Peterson and Zill (1986) found several links between children’s adjustment and divorce:
- girls generally coped better with divorce than boys (but this was reversed when parents remarried; in those situations, boys adjusted better than girls);
- children living with custodial parents of the same sex adjusted better than children living with parents of the opposite sex; and
- problem behaviour in children increases proportionately to the conflict between parents after divorce.
Amato (1993) identified five factors that connect with the children’s adjustment to divorce:
- the absence of the non-custodial parent;
- the adjustment of the custodial parent;
- inter-parental conflict;
- economic hardship; and
- stressful life change.
Furstenberg (1990), using the U.S. National Survey of Children, reported on factors that appear to increase the risk of adjustment problems for children after divorce. Two major factors are:
- economic instability and loss of income in single parent families; and
- decline in the involvement of fathers in the child’s life.
Kelly and Wallerstein (1976) found that young children under the age of eight struggle with increased feelings of:
- sadness and grieving;
- fear;
- feelings of deprivation;
- fantasies of responsibility and reconciliation;
- loss of relationship with the departed father;
- stress over access visits, anger towards the custodial mother;
- conflicts in loyalty towards both parents; and
- anger at school friends in intact families.

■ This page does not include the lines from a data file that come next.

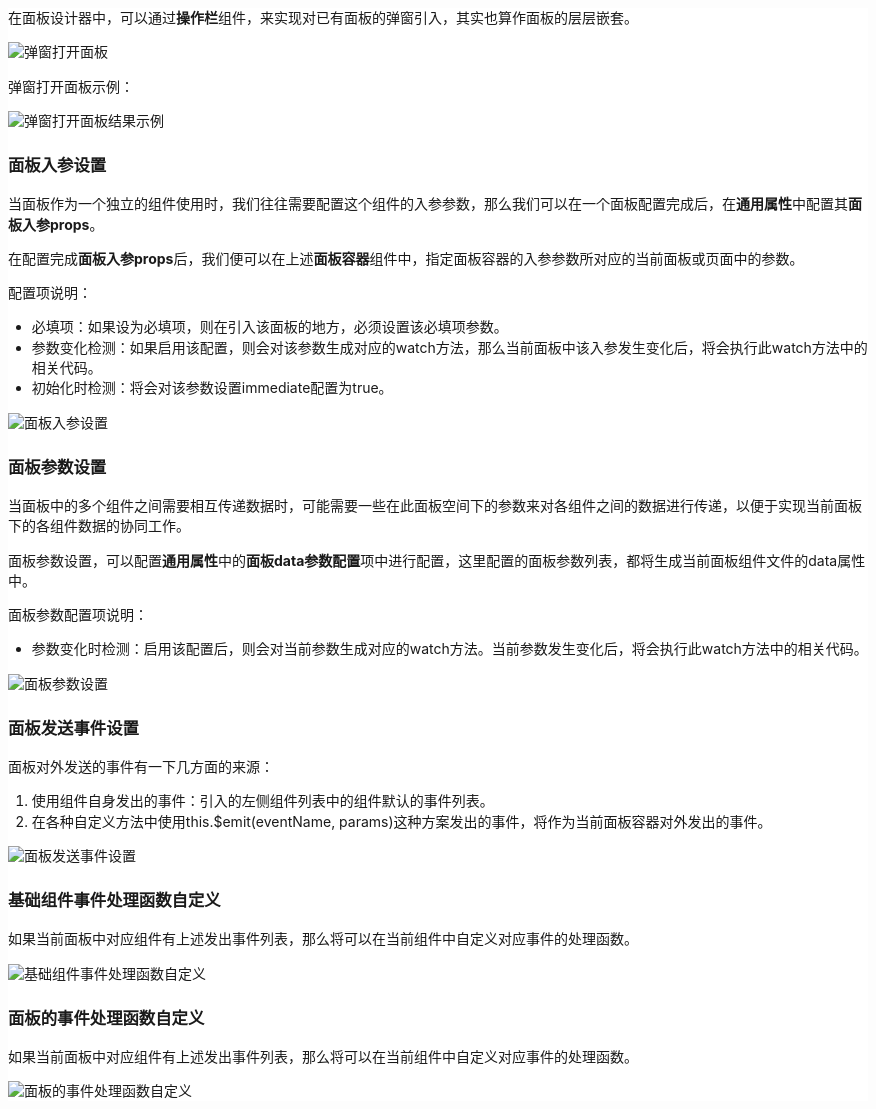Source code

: 在面板设计器中，可以通过**操作栏**组件，来实现对已有面板的弹窗引入，其实也算作面板的层层嵌套。

![弹窗打开面板](/panel_images/弹窗打开面板.gif)

弹窗打开面板示例：

![弹窗打开面板结果示例](/panel_images/弹窗打开面板结果示例.gif)

### 面板入参设置

当面板作为一个独立的组件使用时，我们往往需要配置这个组件的入参参数，那么我们可以在一个面板配置完成后，在**通用属性**中配置其**面板入参props**。

在配置完成**面板入参props**后，我们便可以在上述**面板容器**组件中，指定面板容器的入参参数所对应的当前面板或页面中的参数。

配置项说明：
* 必填项：如果设为必填项，则在引入该面板的地方，必须设置该必填项参数。
* 参数变化检测：如果启用该配置，则会对该参数生成对应的watch方法，那么当前面板中该入参发生变化后，将会执行此watch方法中的相关代码。
* 初始化时检测：将会对该参数设置immediate配置为true。

![面板入参设置](/panel_images/面板入参设置.gif)

### 面板参数设置

当面板中的多个组件之间需要相互传递数据时，可能需要一些在此面板空间下的参数来对各组件之间的数据进行传递，以便于实现当前面板下的各组件数据的协同工作。

面板参数设置，可以配置**通用属性**中的**面板data参数配置**项中进行配置，这里配置的面板参数列表，都将生成当前面板组件文件的data属性中。

面板参数配置项说明：
* 参数变化时检测：启用该配置后，则会对当前参数生成对应的watch方法。当前参数发生变化后，将会执行此watch方法中的相关代码。

![面板参数设置](/panel_images/面板参数设置.gif)

### 面板发送事件设置

面板对外发送的事件有一下几方面的来源：
1. 使用组件自身发出的事件：引入的左侧组件列表中的组件默认的事件列表。
2. 在各种自定义方法中使用this.$emit(eventName, params)这种方案发出的事件，将作为当前面板容器对外发出的事件。

![面板发送事件设置](/panel_images/面板发送事件设置.gif)

### 基础组件事件处理函数自定义

如果当前面板中对应组件有上述发出事件列表，那么将可以在当前组件中自定义对应事件的处理函数。

![基础组件事件处理函数自定义](/panel_images/基础组件事件处理函数自定义.gif)

### 面板的事件处理函数自定义

如果当前面板中对应组件有上述发出事件列表，那么将可以在当前组件中自定义对应事件的处理函数。

![面板的事件处理函数自定义](/panel_images/面板的事件处理函数自定义.gif)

Kelly and Wallerstein (1977), showed a strong connection between children’s psychological adjustment and the overall quality of life in the parent’s post-divorce family construction or remarried family. When the parents appeared settled and when stable new partners were introduced, the children managed well. However, if the parents continued to show upset, or if several difficult adult relationships were introduced into the child’s life, the children continued to show distress at the same level as the first year after divorce.
Parental conflict and inter-parental hostility are mentioned often in these studies, but there is no universal definition of what these terms mean. Many of these studies rely on self reporting by children and parents, and each participant may have a different definition for parental or high conflict and also a different threshold of tolerance for this type of behaviour.
Perhaps no one in North America is more clearly associated with the study of divorce and its long-term effects for children than Judith Wallerstein. Together with her colleagues at the Centre for Families in Transition, Wallerstein has continued to study 131 children from 60 divorced families since 1970. A sample of her research studies (Kelly and Wallerstein, 1976, 1977; Lewis and Wallerstein, 1987; Wallerstein, 1987, 1991; Wallerstein and Blakeslee, 1989; Wallerstein et al., 1985; Wallerstein and Kelly, 1980; Wallerstein and Lewis, 1998) shows that children whose parents divorce tend to show the following difficulties:
- a definite tendency to underachieve at school, and this tendency continues through high school, university and into the world of employment;
- psychological problems of depression and anxiety and, for almost 40 percent, these struggles continue through adolescence and into adulthood;
- problems with drug and alcohol abuse, and this pattern continues as adults in their twenties and early thirties; and
- for those children who witnessed violence in their divorcing families, often a tendency towards violent behaviour directed at their adult partners and their own children.